🤖 AI Summary
This work addresses the challenge of jointly optimizing layer-wise ranks for low-rank compression of large language models (LLMs) without fine-tuning. We propose LLRC, a differentiable rank selection method that introduces learnable singular value masks and minimizes the discrepancy between intermediate activations of the compressed and original models on a calibration set—end-to-end and in a fully differentiable manner.

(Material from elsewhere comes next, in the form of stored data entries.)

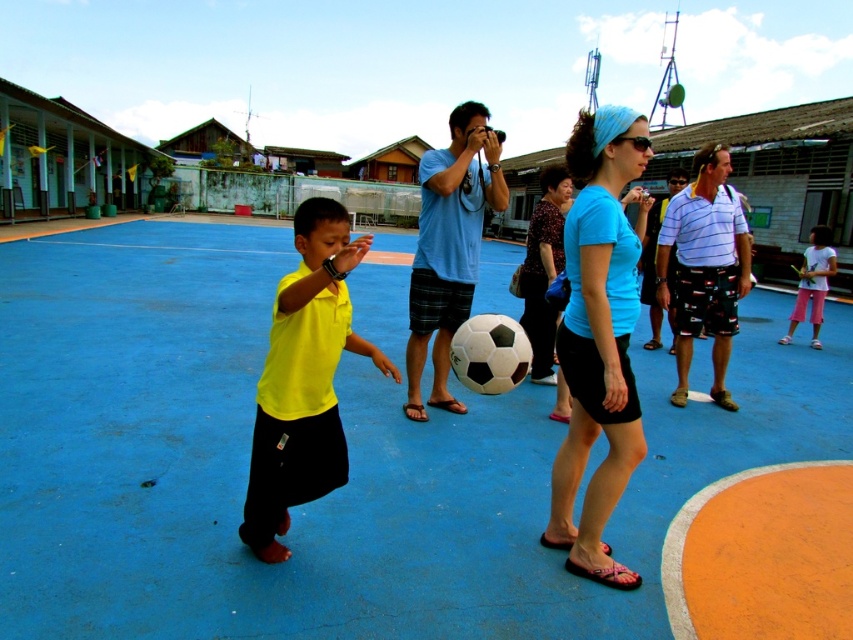
Question: Which object is closer to the camera taking this photo?

Choices:
 (A) blue rubber basketball court at center
 (B) yellow matte shirt at center
 (C) pink cotton shorts at lower right
 (D) light blue t-shirt at center

Answer: (B)

Question: Can you confirm if yellow matte shirt at center is positioned above pink cotton shorts at lower right?

Choices:
 (A) no
 (B) yes

Answer: (A)

Question: Which object is closer to the camera taking this photo?

Choices:
 (A) pink cotton shorts at lower right
 (B) light blue t-shirt at center

Answer: (B)

Question: Is light blue t-shirt at center thinner than pink cotton shorts at lower right?

Choices:
 (A) no
 (B) yes

Answer: (B)

Question: Can you confirm if blue rubber basketball court at center is bigger than yellow matte shirt at center?

Choices:
 (A) yes
 (B) no

Answer: (A)

Question: Estimate the real-world distances between objects in this image. Which object is closer to the yellow matte shirt at center?

Choices:
 (A) pink cotton shorts at lower right
 (B) blue rubber basketball court at center
 (C) light blue t-shirt at center

Answer: (C)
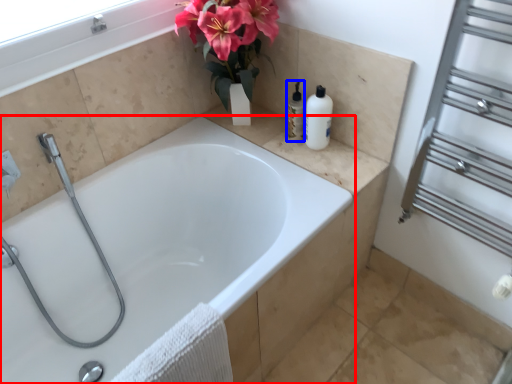
Question: Which point is closer to the camera, bathtub (highlighted by a red box) or toiletry (highlighted by a blue box)?

Choices:
 (A) bathtub
 (B) toiletry

Answer: (A)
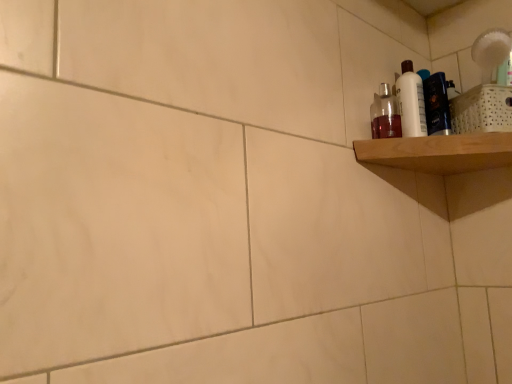
Question: Does point (382, 112) appear closer or farther from the camera than point (403, 97)?

Choices:
 (A) closer
 (B) farther

Answer: (B)

Question: From the image's perspective, is translucent plastic bottle at upper right above or below white glossy bottle at upper right?

Choices:
 (A) below
 (B) above

Answer: (A)

Question: Estimate the real-world distances between objects in this image. Which object is closer to the wooden shelf at upper right?

Choices:
 (A) white glossy bottle at upper right
 (B) translucent plastic bottle at upper right

Answer: (A)

Question: Estimate the real-world distances between objects in this image. Which object is farther from the wooden shelf at upper right?

Choices:
 (A) translucent plastic bottle at upper right
 (B) white glossy bottle at upper right

Answer: (A)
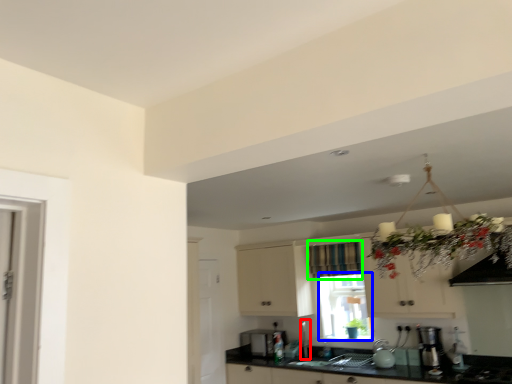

By integrating continuous relaxation in the singular value space, coupled singular value decomposition (SVD), and gradient backpropagation, LLRC enables fine-grained, gradient-driven rank optimization per layer. Compared to zero-shot baselines—including STRS, SVD-LLM, and LLM-Pruner—LLRC achieves up to a 12% absolute accuracy gain on MMLU at 20% compression ratio for Llama-2-13B, matching the performance of state-of-the-art fine-tuning–based methods. To our knowledge, this is the first approach to achieve a significant accuracy–compression trade-off improvement without any parameter update or fine-tuning.
📝 Abstract
Approaches for compressing large-language models using low-rank decomposition have made strides, particularly with the introduction of activation and loss-aware SVD, which improves the trade-off between decomposition rank and downstream task performance. Despite these advancements, a persistent challenge remains--selecting the optimal ranks for each layer to jointly optimise compression rate and downstream task accuracy. Current methods either rely on heuristics that can yield sub-optimal results due to their limited discrete search space or are gradient-based but are not as performant as heuristic approaches without post-compression fine-tuning. To address these issues, we propose Learning to Low-Rank Compress (LLRC), a gradient-based approach which directly learns the weights of masks that select singular values in a fine-tuning-free setting. Using a calibration dataset, we train only the mask weights to select fewer and fewer singular values while minimising the divergence of intermediate activations from the original model. Our approach outperforms competing ranking selection methods that similarly require no post-compression fine-tuning across various compression rates on common-sense reasoning and open-domain question-answering tasks. For instance, with a compression rate of 20% on Llama-2-13B, LLRC outperforms the competitive Sensitivity-based Truncation Rank Searching (STRS) on MMLU, BoolQ, and OpenbookQA by 12%, 3.5%, and 4.4%, respectively. Compared to other compression techniques, our approach consistently outperforms fine-tuning-free variants of SVD-LLM and LLM-Pruner across datasets and compression rates. Our fine-tuning-free approach also performs competitively with the fine-tuning variant of LLM-Pruner.